Building upon this sense of separateness, Larval Subjects contends that, “There’s a tendency in the humanities to see matter as a blank slate contributing nothing of its own, but simply serving as a screen upon which humans project meanings, significations, and that humans transform into their technologies.”  I think this speaks to the colonizing aspect of Latour’s anthropomorphizing, which is essentially projecting meanings and significations - so that we can understand - onto ecological agents that have their own significations that we cannot completely understand. It is this act of co-opting the agency of nonhuman actants that makes me fear we will not actually be motivated to truly respect the forces of nature and ecology for their inherent, independent agency.

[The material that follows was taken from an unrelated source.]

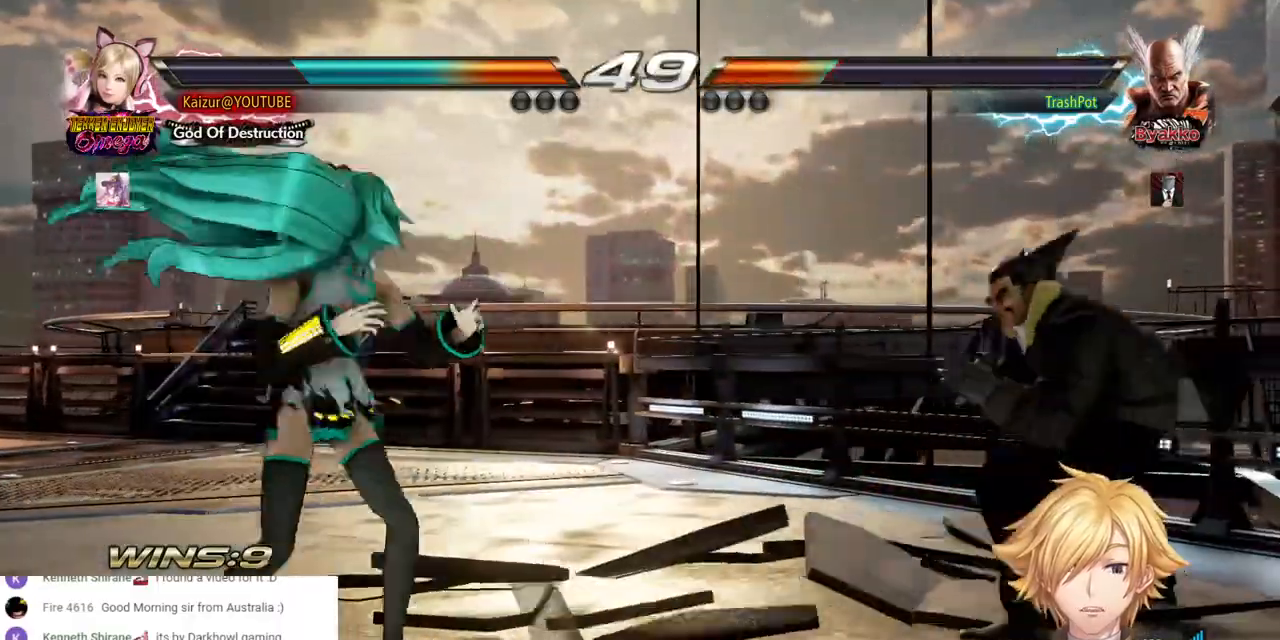
{"dt_ms": 1000, "buttons": ["CROSS", "DPAD_RIGHT"], "left_stick": "center", "right_stick": "center", "events": [[67, "DPAD_LEFT", "up"], [450, "DPAD_RIGHT", "down"], [517, "DPAD_RIGHT", "up"], [583, "DPAD_RIGHT", "down"], [700, "CROSS", "down"]]}
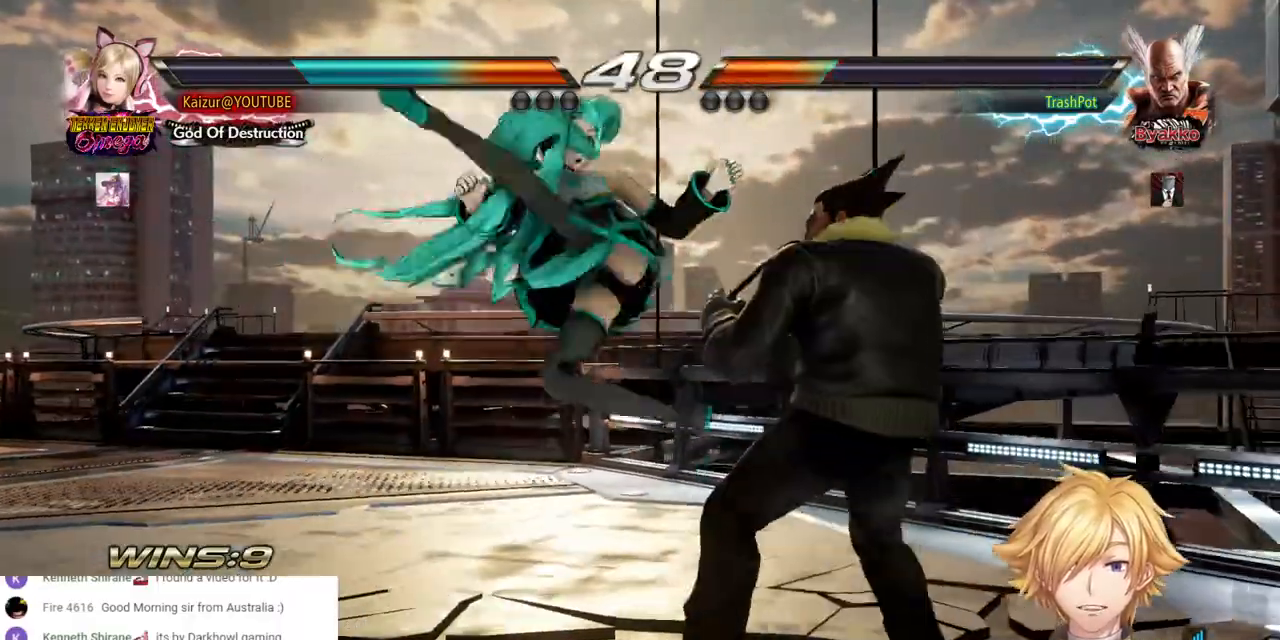
{"dt_ms": 500, "buttons": ["CROSS", "DPAD_DOWN", "DPAD_LEFT"], "left_stick": "center", "right_stick": "center", "events": [[133, "DPAD_RIGHT", "up"], [183, "CROSS", "up"], [367, "DPAD_DOWN", "down"], [367, "DPAD_LEFT", "down"], [433, "CROSS", "down"]]}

As powerful as language is, it really only serves those who speak it. The effect of animation and anthropomorphism of ecological agents through our written, spoken and thought language is in a way an act of colonizing the languages of others we do not understand. When we dominate the natural world by reducing or simplifying it all to actions that we can understand and express in our human language, we are creating a very limited vocabulary with which to characterize the scientific agents inside us, around us, those that preceded us, and those that will outlast us. Ultimately, we will be creating an inaccurate picture of the world under the false pretense of equal agency for all the characters in our geostory. Until we devise a way to gain understanding on others’ terms, we will not be changing the dialogue and truly living with Gaia.

 

Works Cited

Larval Subjects (Levi R. Bryant). "Stacy Alaimo: Porous Bodies and Trans-Corporeality" (May 24, 2012).

Latour, Bruno.  "Agency at the Time of the Anthropocene." New Literary History 45, 1 (Winter 2014): 1-18.

Oreskes, N., & Conway, E. M. (2014). The Collapse of Western Civilization: A view from the future. New York: Columbia University Press.

Weiner, Jonathan. "Human Cells Make Up Only Half Our Bodies. A New Book Explains Why." New York Times, August 15, 2016.